─── Material provided

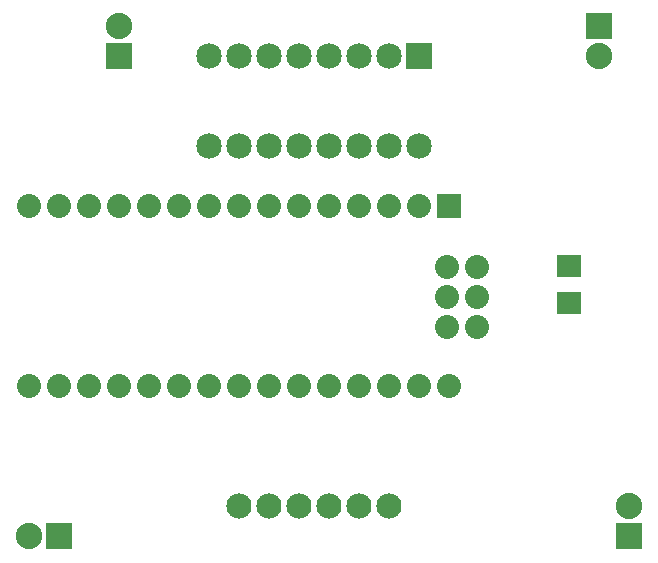
<source format=gbs>
G04 MADE WITH FRITZING*
G04 WWW.FRITZING.ORG*
G04 SINGLE SIDED*
G04 HOLES NOT PLATED*
G04 CONTOUR ON CENTER OF CONTOUR VECTOR*
%ASAXBY*%
%FSLAX23Y23*%
%MOIN*%
%OFA0B0*%
%SFA1.0B1.0*%
%ADD10C,0.080000*%
%ADD11C,0.084000*%
%ADD12C,0.085000*%
%ADD13C,0.088000*%
%ADD14R,0.080000X0.079958*%
%ADD15R,0.085000X0.085000*%
%ADD16R,0.088000X0.088000*%
%ADD17R,0.084803X0.072992*%
%LNMASK0*%
G90*
G70*
G54D10*
X1612Y1498D03*
X1512Y1498D03*
X1412Y1498D03*
X1312Y1498D03*
X1212Y1498D03*
X1112Y1498D03*
X1012Y1498D03*
X912Y1498D03*
X812Y1498D03*
X712Y1498D03*
X612Y1498D03*
X512Y1498D03*
X412Y1498D03*
X312Y1498D03*
X212Y1498D03*
X1612Y898D03*
X1512Y898D03*
X1412Y898D03*
X1312Y898D03*
X1212Y898D03*
X1112Y898D03*
X1012Y898D03*
X912Y898D03*
X812Y898D03*
X712Y898D03*
X612Y898D03*
X512Y898D03*
X412Y898D03*
X312Y898D03*
X212Y898D03*
X1707Y1297D03*
X1607Y1297D03*
X1707Y1197D03*
X1607Y1197D03*
X1707Y1097D03*
X1607Y1097D03*
G54D11*
X912Y498D03*
X1012Y498D03*
X1112Y498D03*
X1212Y498D03*
X1312Y498D03*
X1412Y498D03*
G54D12*
X1512Y1998D03*
X1512Y1698D03*
X1412Y1998D03*
X1412Y1698D03*
X1312Y1998D03*
X1312Y1698D03*
X1212Y1998D03*
X1212Y1698D03*
X1112Y1998D03*
X1112Y1698D03*
X1012Y1998D03*
X1012Y1698D03*
X912Y1998D03*
X912Y1698D03*
X812Y1998D03*
X812Y1698D03*
G54D13*
X2112Y2098D03*
X2112Y1998D03*
X2212Y398D03*
X2212Y498D03*
X512Y1998D03*
X512Y2098D03*
X312Y398D03*
X212Y398D03*
G54D14*
X1612Y1498D03*
G54D15*
X1512Y1998D03*
G54D16*
X2112Y2098D03*
X2212Y398D03*
X512Y1998D03*
X312Y398D03*
G54D17*
X2012Y1176D03*
X2012Y1298D03*
G04 End of Mask0*
M02*
</source>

──────

Track down all lines above with the string "FRITZING" and copy them.

G04 MADE WITH FRITZING*
G04 WWW.FRITZING.ORG*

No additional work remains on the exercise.